Persist in Prayer
by Julie Anderson
When his disciples asked Jesus to teach them how to pray, he taught the familiar model we call the Lord’s Prayer. But directly after, he gave another example of how to pray, using two hypothetical situations.
First, he asked his disciples to imagine knocking on a friend’s door in the middle of the night, while loudly demanding three loaves of bread to feed a surprise visitor. The sleepy friend replies “do not bother me; the door has already been locked, and my children are with me in bed; I cannot get up and give you anything.” However, he eventually changes his mind, gets up and gives away the bread, not because it was his friend asking, but because of his friend’s persistence (Luke 11:5-8 NRSV). Strong’s Concordance defines the Greek word for persistence as “shameless impudence.” Jesus was illustrating God’s desire for us to come to him with boldness and make our most desperate needs and desires known. If persistence causes an earthly friend to answer a need, how much more will our heavenly Father respond to audacious prayer? Jesus teaches on: “Ask, and it will be given you; search and you will find; knock, and the door will be opened for you.” God loves to inhabit our earnest prayers and welcome us into his presence (vv. 9-10).

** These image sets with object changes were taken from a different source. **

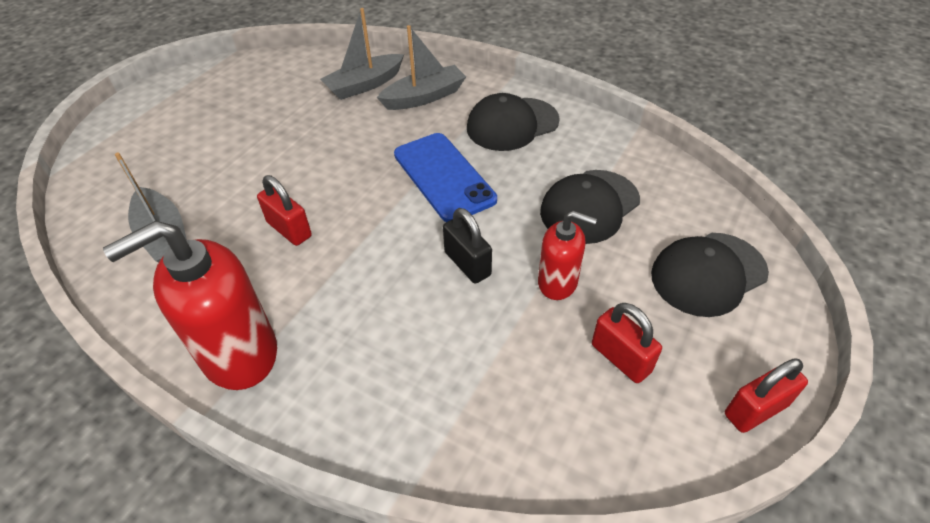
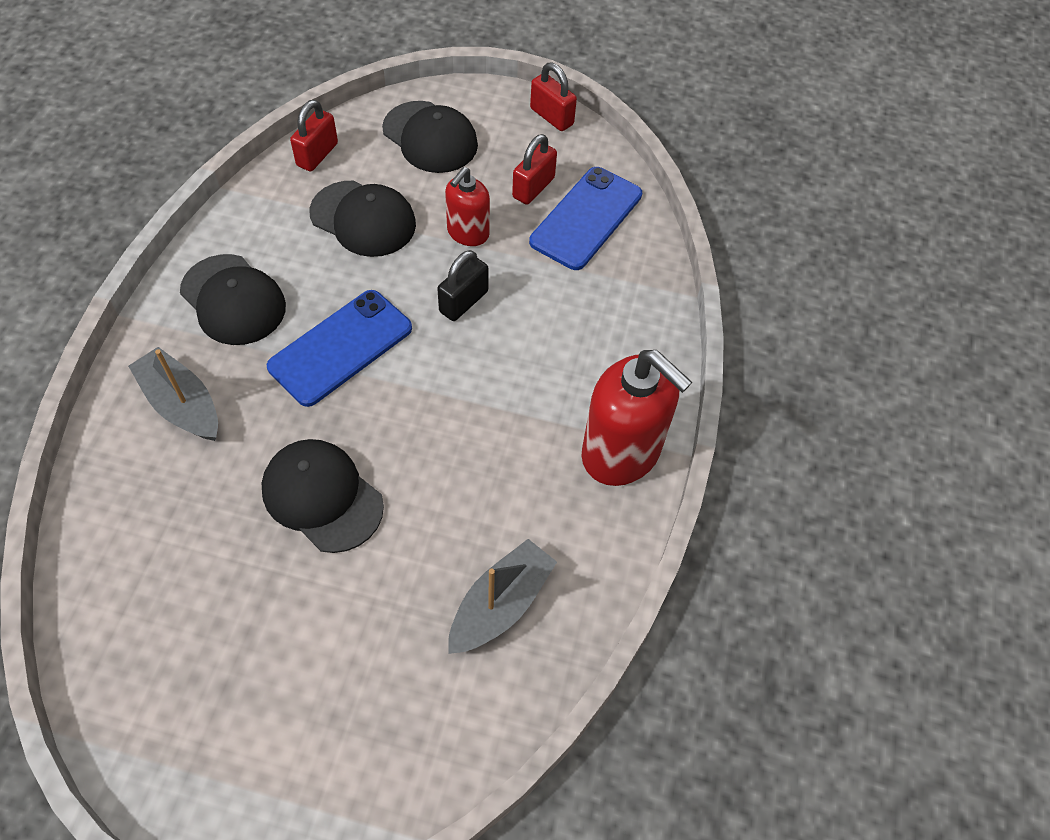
camera: 110 degrees left, 10 degrees up
(289, 229) = (457, 473): red padlock -> red padlock (317, 155)
(313, 154) = (322, 497): none -> black cap
(364, 85) = (155, 486): grey boat -> none
(558, 282) = (467, 233): red soap dispenser -> red soap dispenser turned 150 degrees counterclockwise
(562, 404) = (586, 218): none -> blue phone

Jesus begins his second illustration on how to pray with a set of questions. If your child asks for a fish, will you give him a snake or for an egg will you give him a scorpion? The implication is—of course not! “If you then, who are evil, know how to give good gifts to your children, how much more will the heavenly Father give the Holy Spirit to those who ask him!” (vv. 11-13). Let us persist in approaching the throne of God boldly, asking our loving heavenly Father to provide for our physical and emotional needs. But more important, let’s also ask the Father to meet our spiritual needs by pouring out his Holy Spirit on us, that we might come to know the fullness of his glory.